We go walkabout, from city centre to pub to concert to museum, as he chats merrily about wars, football, architecture, food, popular music (yup, the Beatles), Marx and Engels (“Eleanor [Marx] was married to Karl of course, who by contrast was a bit of a lardarse with rubbish hair who nicked all Freidrich’s ideas”), George Orwell, industrial decline, renaissance, Transcendental Meditation (“as it’s a trademark, TM™”), biting insults peppering even-handed overview. The cultural differences between North and South and the even lesser known (to the outsider) rifts within the north itself are fascinating. The rivalries of the natives—Lancashire and Yorkshire, Liverpool and Manchester—were ancient history, or jovial football rivalries to me, not simmering pressure cookers that explode every now and then even today. But no, it’s no sociological treatise, and it’s not a tourists’-eye view of the sights. This is from the inside, living, breathing, reminiscing with a chuckle or a sigh.

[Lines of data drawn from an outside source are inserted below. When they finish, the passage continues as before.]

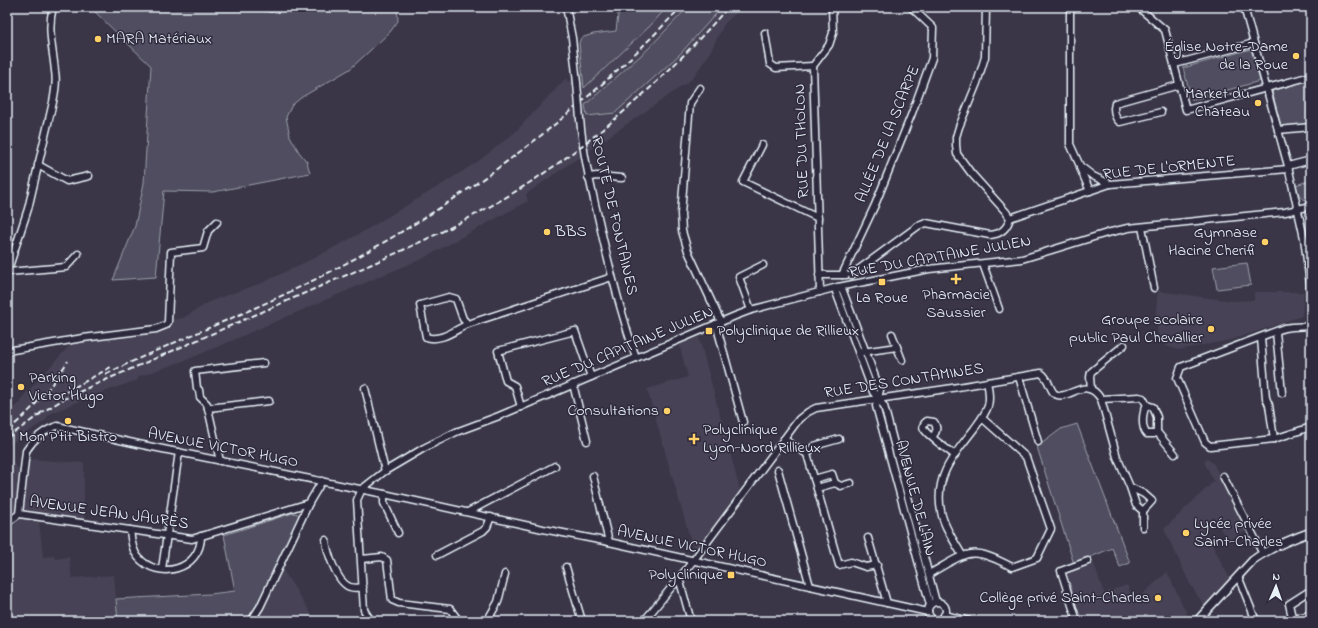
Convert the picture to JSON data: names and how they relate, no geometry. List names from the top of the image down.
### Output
{
  "streets": {
    "street": [
      "ALLÉE DE LA SCARPE",
      "RUE DU THOLON",
      "RUE DE L'ORMENTE",
      "ROUTE DE FONTAINES",
      "RUE DU CAPITAINE JULIEN",
      "RUE DES CONTAMINES",
      "AVENUE VICTOR HUGO",
      "AVENUE DE L'AIN",
      "AVENUE JEAN JAURÈS"
    ]
  },
  "crossings": [
    ["RUE DU THOLON", "RUE DU CAPITAINE JULIEN"],
    ["ROUTE DE FONTAINES", "RUE DU CAPITAINE JULIEN"],
    ["RUE DU CAPITAINE JULIEN", "AVENUE VICTOR HUGO"],
    ["RUE DU CAPITAINE JULIEN", "AVENUE DE L'AIN"],
    ["RUE DES CONTAMINES", "AVENUE VICTOR HUGO"],
    ["RUE DES CONTAMINES", "AVENUE DE L'AIN"],
    ["AVENUE VICTOR HUGO", "AVENUE DE L'AIN"],
    ["AVENUE VICTOR HUGO", "AVENUE JEAN JAURÈS"]
  ],
  "places": {
    "other": [
      "MARA Matériaux",
      "Église Notre-Dame de la Roue",
      "Market du Chateau",
      "BBS",
      "Gymnase Hacine Cherifi",
      "Groupe scolaire public Paul Chevallier",
      "Parking Victor Hugo",
      "Consultations",
      "Mon P'tit Bistro",
      "Lycée privée Saint-Charles",
      "Collège privé Saint-Charles"
    ],
    "health": ["Pharmacie Saussier", "Polyclinique Lyon-Nord Rillieux"],
    "transit": ["La Roue", "Polyclinique de Rillieux", "Polyclinique"]
  },
  "north": "top"
}
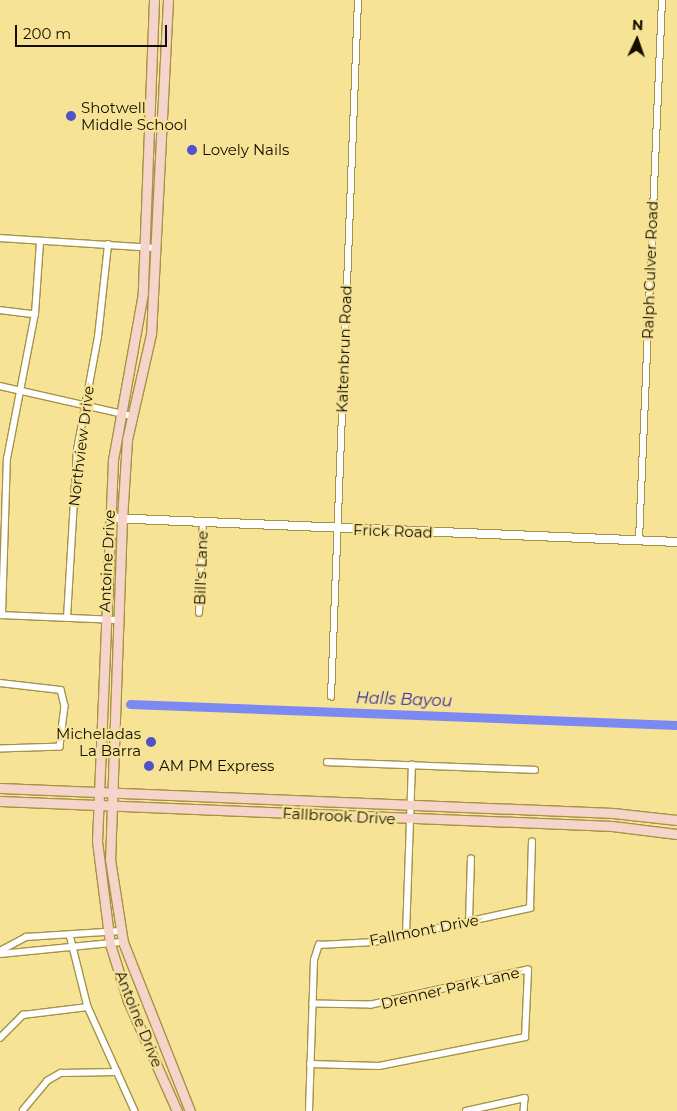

He’s a witty man, is Stuart Maconie. And he’s made a pretty good career out of it; the author note says he’s “known to millions,” with a reputation both in broadcast media and in print. And that’s one of the problems I have with the book. Not the fame; the wit. I will choose a funny read over high lit any day, but he never stops. Reminds me of some chaps I know, always the wise guy. It gets tiring, difficult to take in a book-length dose. I’d have enjoyed it more as, say, a weekly half-hour radio programme. More seriously, it’s a book that gives one the feeling that while it’s written from the inside, it’s also written for the insider. So many in-jokes, obscure references, untranslated argot that I kept flipping to the back, vainly looking for a glossary.
In this age of search engines and short attention spans, perhaps those quibbles are irrelevant. So read it in short spells, stay online while you read, and it’s worth your time.

Published in Outlook Traveller, August 2007.